Às 12h46 dessa quinta-feira, 12, a pintora Tomie Ohtake já não via mais o amarelo do sol tropical que a fez permanecer no Brasil ao desembarcar no porto de Santos, em 1936, vinda do Japão para visitar o irmão rebelde Matsutaro. Um choque séptico causado por uma broncopneumonia interrompeu sua existência de 101 anos, completados em novembro último, na UTI do Hospital Sírio Libanês, em São Paulo, onde sofreu uma parada cardíaca por aspirar líquido gástrico. Desde terça-feira, 10, Tomie respirava por aparelhos. Segundo Ricardo Ohtake, seu filho e diretor do instituto que leva o nome da mãe, seu quadro médico vinha se agravando nos últimos meses. Lúcida até o fim, a pintora, que tinha uma vida social intensa e adorava ir a exposições e concertos, tinha problemas de audição e já pintava com dificuldade.
Com muito esforço e a ajuda de um assistente, preparou a derradeira exposição, aberta em outubro passado, na filial carioca da galeria Nara Roesler, sua marchande desde 1986. Eram 10 telas monocromáticas de cores primárias, que seriam classificadas de “matéricas” na época do neoexpressionismo, embora escapem a qualquer classificação – Tomie era resistente a movimentos e grupos, embora seu apego ao abstracionismo geométrico tenha motivado um flerte com os concretos paulistanos nos anos 1960, quando sua pintura começou a ser reconhecida por críticos importantes, entre eles Mario Pedrosa. Ela ficou tão amiga do poeta concreto Haroldo de Campos que assinaria com ele um álbum de gravuras nos anos 1990, hoje raro.

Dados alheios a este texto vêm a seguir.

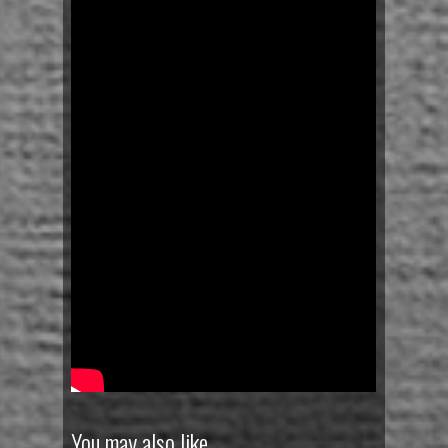
You may also like…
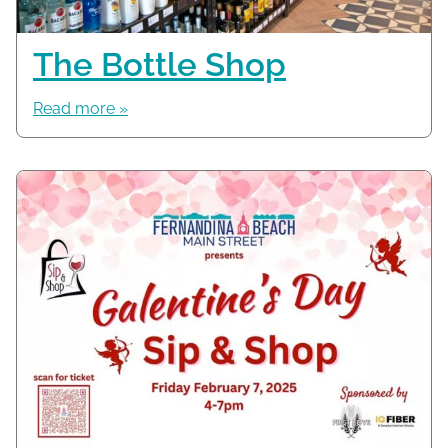
The Bottle Shop
Read more »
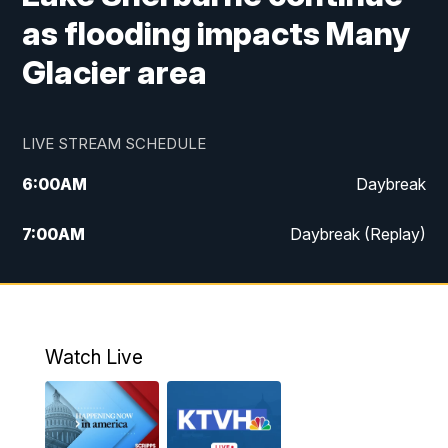
as flooding impacts Many
Glacier area
LIVE STREAM SCHEDULE
6:00
AM
Daybreak
7:00
AM
Daybreak (Replay)
5:00
PM
MTN News at 5:00
5:30
PM
KXLH 5:30 News
Watch Live
6:00
PM
MTN News at 6:00
6:30
PM
MTN News at 6:00 (Replay)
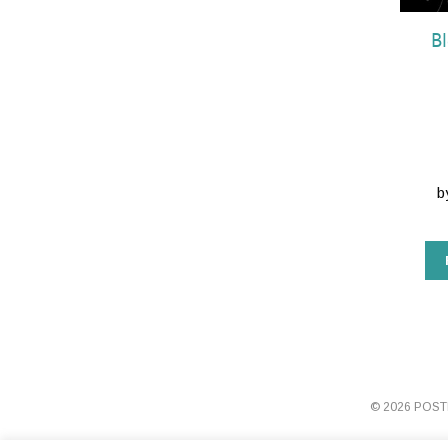
B
b
© 2026 POS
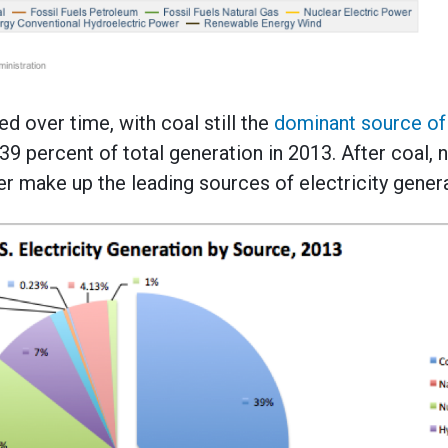
d over time, with coal still the
dominant source of 
39 percent of total generation in 2013. After coal, n
 make up the leading sources of electricity genera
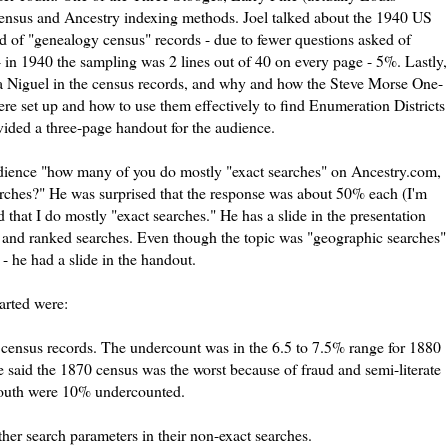
census and Ancestry indexing methods. Joel talked about the 1940 US
nd of "genealogy census" records - due to fewer questions asked of
 in 1940 the sampling was 2 lines out of 40 on every page - 5%. Lastly,
a
Niguel
in the census records, and why and how the
Steve
Morse One-
ere set up and how to use them effectively to find Enumeration Districts
vided a three-page handout for the audience.
audience "how many of you do mostly "exact searches" on Ancestry.com,
ches?" He was surprised that the response was about 50% each (I'm
 that I do mostly "exact searches." He has a slide in the presentation
ct and ranked searches. Even though the topic was "geographic searches"
- he had a slide in the handout.
arted were:
0 census records. The
undercount
was in the 6.5 to 7.5% range for 1880
said the 1870 census was the worst because of fraud and semi-literate
 South were 10%
undercounted
.
her search parameters in their non-exact searches.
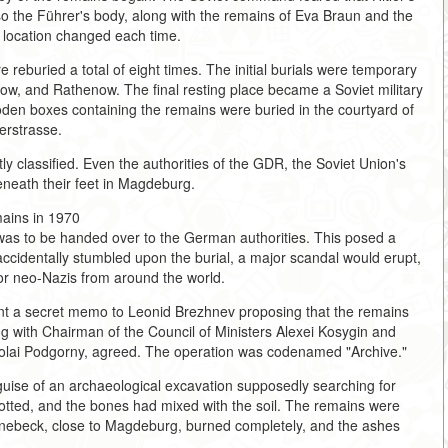
so the Führer's body, along with the remains of Eva Braun and the
e location changed each time.
reburied a total of eight times. The initial burials were temporary
now, and Rathenow. The final resting place became a Soviet military
n boxes containing the remains were buried in the courtyard of
erstrasse.
ictly classified. Even the authorities of the GDR, the Soviet Union's
beneath their feet in Magdeburg.
ains in 1970
was to be handed over to the German authorities. This posed a
accidentally stumbled upon the burial, a major scandal would erupt,
for neo-Nazis from around the world.
t a secret memo to Leonid Brezhnev proposing that the remains
 with Chairman of the Council of Ministers Alexei Kosygin and
kolai Podgorny, agreed. The operation was codenamed "Archive."
guise of an archaeological excavation supposedly searching for
otted, and the bones had mixed with the soil. The remains were
önebeck, close to Magdeburg, burned completely, and the ashes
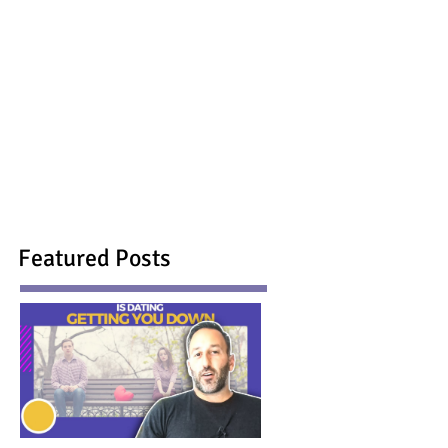
Featured Posts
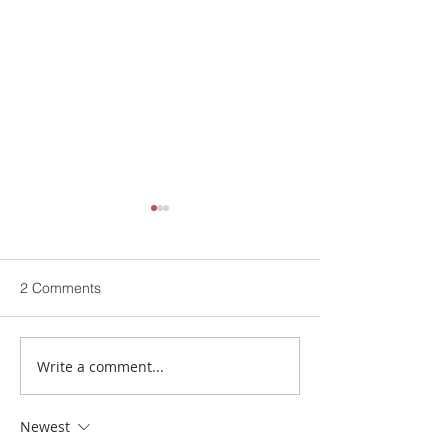
2 Comments
Write a comment...
Now Launching | Buch
Buch Villas | Cel
International Hospital
12 Years of Exce
Newest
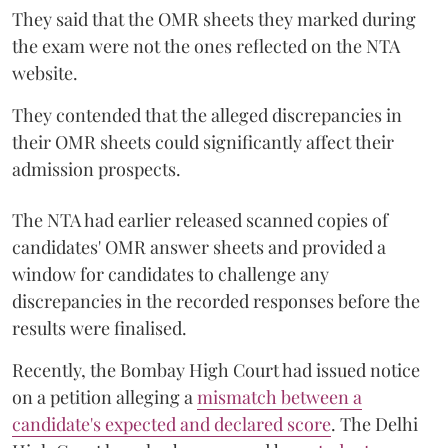
They said that the OMR sheets they marked during
the exam were not the ones reflected on the NTA
website.
They contended that the alleged discrepancies in
their OMR sheets could significantly affect their
admission prospects.
The NTA had earlier released scanned copies of
candidates' OMR answer sheets and provided a
window for candidates to challenge any
discrepancies in the recorded responses before the
results were finalised.
Recently, the Bombay High Court had issued notice
on a petition alleging a
mismatch between a
candidate's expected and declared score
. The Delhi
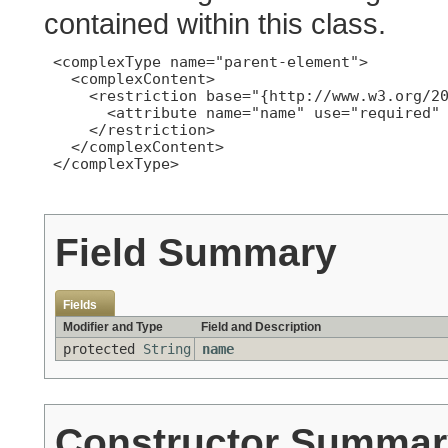
contained within this class.
 <complexType name="parent-element">

   <complexContent>

     <restriction base="{http://www.w3.org/20
       <attribute name="name" use="required" 
     </restriction>

   </complexContent>

 </complexType>

Field Summary
Fields
Modifier and Type
Field and Description
protected
String
name
Constructor Summar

Tomie era uma artista de poucas palavras, de uma incômoda independência artística e ideológica num país onde as pessoas andam em bando. Até por sua natureza introspectiva, sua condição de imigrante e a pouca fluência no português, Tomie era reservada. Só entre amigos conseguia expor com relativa liberdade suas ideias e projetos. Tive de esperar até ela completar 100 anos, por exemplo, para ver sua primeira pintura, uma natureza-morta com flores, de 1952, que Tomie, timidamente, aceitou mostrar e segurar na foto que abre esta página. A tela escapou de uma enchente na casa em que morava com os filhos Ruy e Ricardo, na Mooca, onde começou a pintar.
Pelos dois futuros arquitetos ela foi capaz de sacrificar sua vocação até os 39 anos, quando então, já com os filhos crescidos, resolveu se dedicar à pintura. Criada dentro das tradições japonesas, a família sempre esteve em primeiro lugar, especialmente para quem teve um pai rígido, que a impediu de pintar, e um marido, Ushio, que não era exatamente liberal. Nascida em Kyoto em 21 de novembro de 1913, Tomie veio visitar um dos quatro irmãos no Brasil quando tinha 23 anos. Não conseguiu voltar por causa da guerra sino-japonesa, mas também porque foi atraída pelo amarelo intenso do sol que competia com o azul claro do porto de Santos.
Suas primeiras pinturas, aliás, tentam captar o contraste cromático entre arquitetura e natureza tropical. São paisagens produzidas sob a supervisão de seu único professor, Keisuke Sugano, que se achava de passagem pelo Brasil, e orientação de amigos pintores ligados ao grupo Seibi (Tomoo Handa e outros, inclusive o abstracionista Manabu Mabe). Foi durante essa primeira fase figurativa que fez suas primeiras exposições, a primeira relevante em 1957, no Museu de Arte Moderna de São Paulo.
Nos anos 1960, talvez pela proximidade com artistas abstratos, ela encontrou o próprio caminho expressivo sem enveredar pelo informalismo de Mabe. Em plena ebulição do conceitualismo, ela, que sempre se mostrou avessa à supremacia do racional na arte, fez uma experiência radical, vendando os olhos e produzindo uma série de “pinturas cegas”. Participou, em 1961, pela primeira vez, da Bienal de São Paulo, evento ao qual voltou outras sete vezes. As informações são do jornal O Estado de S. Paulo.